Before Mendel’s theory, everyone just thought that inheritance was like mixing two things together. For example, if you mix yellow and blue together, then you get green. Likewise, people believed that the parents’ looks were just kind of mixed together homogeneously in their offspring. I mean seems pretty legit, when all you have to go off of is someone’s looks.
Well, Gregor Mendel wasn’t convinced, so he did a little research, and what he discovered was that it doesn’t quite work that way.
Dominant and Recessive Traits
He discovered that there are specific units of inheritance that get passed onto the offspring.
Alleles get passed within the chromosome that come from each parent. However, even though they get a chromosome from each parent the children do not always possess traits that the parents pass down. This is because, some traits are dominant, while some are recessive. The alleles that come together are what determine one’s phenotype. Phenotype refers to the observation of a trait, like brown eyes, red hair, dimples, etc. This phenomenon is what Gregor Mendel discovered when studying pea plants.
He also noticed that there are three potential pairings of hereditary factors: dominant-dominant, dominant-recessive, and recessive-recessive. If a child possesses the pairing dominant-dominant or dominant recessive, then that child will show the dominant phenotype. Only if the child receives the pairing recessive-recessive, will it then have the recessive phenotype.
This can be easily demonstrated with a Punnett square. A Punnett square is a square, with four squares within it.
In this Punnett square, we have our first parent on top, with the pairing recessive-recessive (that means two recessive alleles). A lowercase y is used to notate that the allele is recessive. On the left side, we have the second parent with the allele pairing dominant-recessive. The dominant allele is notated by a capital Y.
When we cross the alleles from each parent, we always cross by row by column, and you move from left to right, always putting the dominant allele to the front (or left side). Here is what that looks like.
For our first parent in our first column, we have a recessive y, and for our second parent in our first row, we have a dominant y. So, then we would write Yy, in our first box, and so on.

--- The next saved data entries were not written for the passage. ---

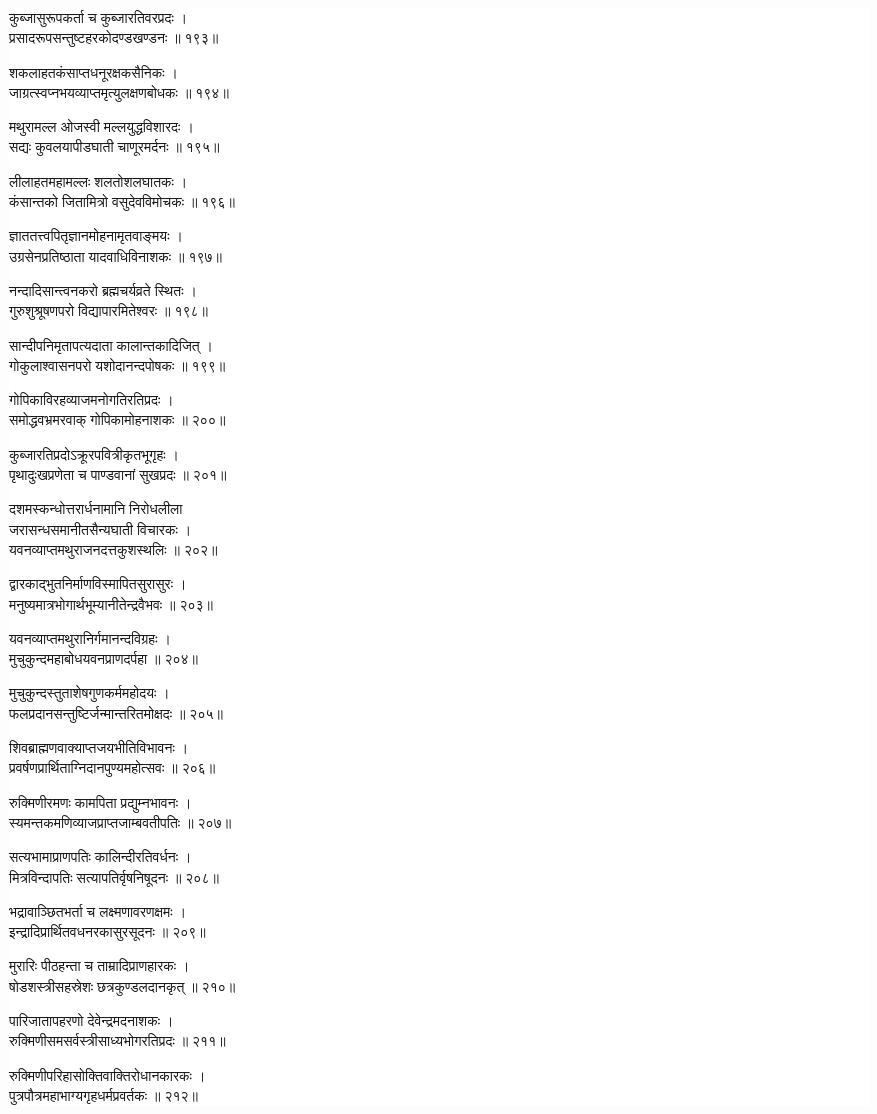 कुब्जासुरूपकर्ता च कुब्जारतिवरप्रदः ।  
प्रसादरूपसन्तुष्टहरकोदण्डखण्डनः ॥ १९३॥  
  
शकलाहतकंसाप्तधनूरक्षकसैनिकः ।  
जाग्रत्स्वप्नभयव्याप्तमृत्युलक्षणबोधकः ॥ १९४॥  
  
मथुरामल्ल ओजस्वी मल्लयुद्धविशारदः ।  
सद्यः कुवलयापीडघाती चाणूरमर्दनः ॥ १९५॥  
  
लीलाहतमहामल्लः शलतोशलघातकः ।  
कंसान्तको जितामित्रो वसुदेवविमोचकः ॥ १९६॥  
  
ज्ञाततत्त्वपितृज्ञानमोहनामृतवाङ्मयः ।  
उग्रसेनप्रतिष्ठाता यादवाधिविनाशकः ॥ १९७॥  
  
नन्दादिसान्त्वनकरो ब्रह्मचर्यव्रते स्थितः ।  
गुरुशुश्रूषणपरो विद्यापारमितेश्वरः ॥ १९८॥  
  
सान्दीपनिमृतापत्यदाता कालान्तकादिजित् ।  
गोकुलाश्वासनपरो यशोदानन्दपोषकः ॥ १९९॥  
  
गोपिकाविरहव्याजमनोगतिरतिप्रदः ।  
समोद्धवभ्रमरवाक् गोपिकामोहनाशकः ॥ २००॥  
  
कुब्जारतिप्रदोऽक्रूरपवित्रीकृतभूगृहः ।  
पृथादुःखप्रणेता च पाण्डवानां सुखप्रदः ॥ २०१॥  
  
दशमस्कन्धोत्तरार्धनामानि निरोधलीला  
जरासन्धसमानीतसैन्यघाती विचारकः ।  
यवनव्याप्तमथुराजनदत्तकुशस्थलिः ॥ २०२॥  
  
द्वारकाद्भुतनिर्माणविस्मापितसुरासुरः ।  
मनुष्यमात्रभोगार्थभूम्यानीतेन्द्रवैभवः ॥ २०३॥  
  
यवनव्याप्तमथुरानिर्गमानन्दविग्रहः ।  
मुचुकुन्दमहाबोधयवनप्राणदर्पहा ॥ २०४॥  
  
मुचुकुन्दस्तुताशेषगुणकर्ममहोदयः ।  
फलप्रदानसन्तुष्टिर्जन्मान्तरितमोक्षदः ॥ २०५॥  
  
शिवब्राह्मणवाक्याप्तजयभीतिविभावनः ।  
प्रवर्षणप्रार्थिताग्निदानपुण्यमहोत्सवः ॥ २०६॥  
  
रुक्मिणीरमणः कामपिता प्रद्युम्नभावनः ।  
स्यमन्तकमणिव्याजप्राप्तजाम्बवतीपतिः ॥ २०७॥  
  
सत्यभामाप्राणपतिः कालिन्दीरतिवर्धनः ।  
मित्रविन्दापतिः सत्यापतिर्वृषनिषूदनः ॥ २०८॥  
  
भद्रावाञ्छितभर्ता च लक्ष्मणावरणक्षमः ।  
इन्द्रादिप्रार्थितवधनरकासुरसूदनः ॥ २०९॥  
  
मुरारिः पीठहन्ता च ताम्रादिप्राणहारकः ।  
षोडशस्त्रीसहस्रेशः छत्रकुण्डलदानकृत् ॥ २१०॥  
  
पारिजातापहरणो देवेन्द्रमदनाशकः ।  
रुक्मिणीसमसर्वस्त्रीसाध्यभोगरतिप्रदः ॥ २११॥  
  
रुक्मिणीपरिहासोक्तिवाक्तिरोधानकारकः ।  
पुत्रपौत्रमहाभाग्यगृहधर्मप्रवर्तकः ॥ २१२॥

Non-Mendelian traits, on the other hand, are traits that don’t have complete dominance or recessive alleles from a gene. Mendelian genetics only account for a display of complete dominance, or very straightforward genetic patterns. However, there are patterns of genetic inheritance that cannot be tracked using Gregor Mendel’s work. Any patterns of genetic theory that do not fit within Gregor Mendel’s framework are referred to as Non-Mendelian genetics.
We will take a look at four different types of Non-Mendelian genetics.
- Incomplete dominance. So, instead of a child displaying either a trait from a dominant allele, or a recessive allele, the child would show a mixture of traits. So, more than one trait are displayed to some degree, and this is where the term incomplete dominance comes from.
- Co-dominance. In a co-dominant pattern of inheritance, both alleles are displayed equally, and both are displayed in the offspring’s phenotype.
- Multiple alleles. The non-Mendelian pattern of inheritance happens when there is the potential for more than two alleles to express a single characteristic. Like blood type, for example. There are three possible alleles for blood type.
- Sex-linked traits. Sex-linked traits are exactly what they sound like. They are genes that are located on the sex chromosomes and are inherited that way. So, if a gene is located on the Y chromosome, then it can only be inherited by males.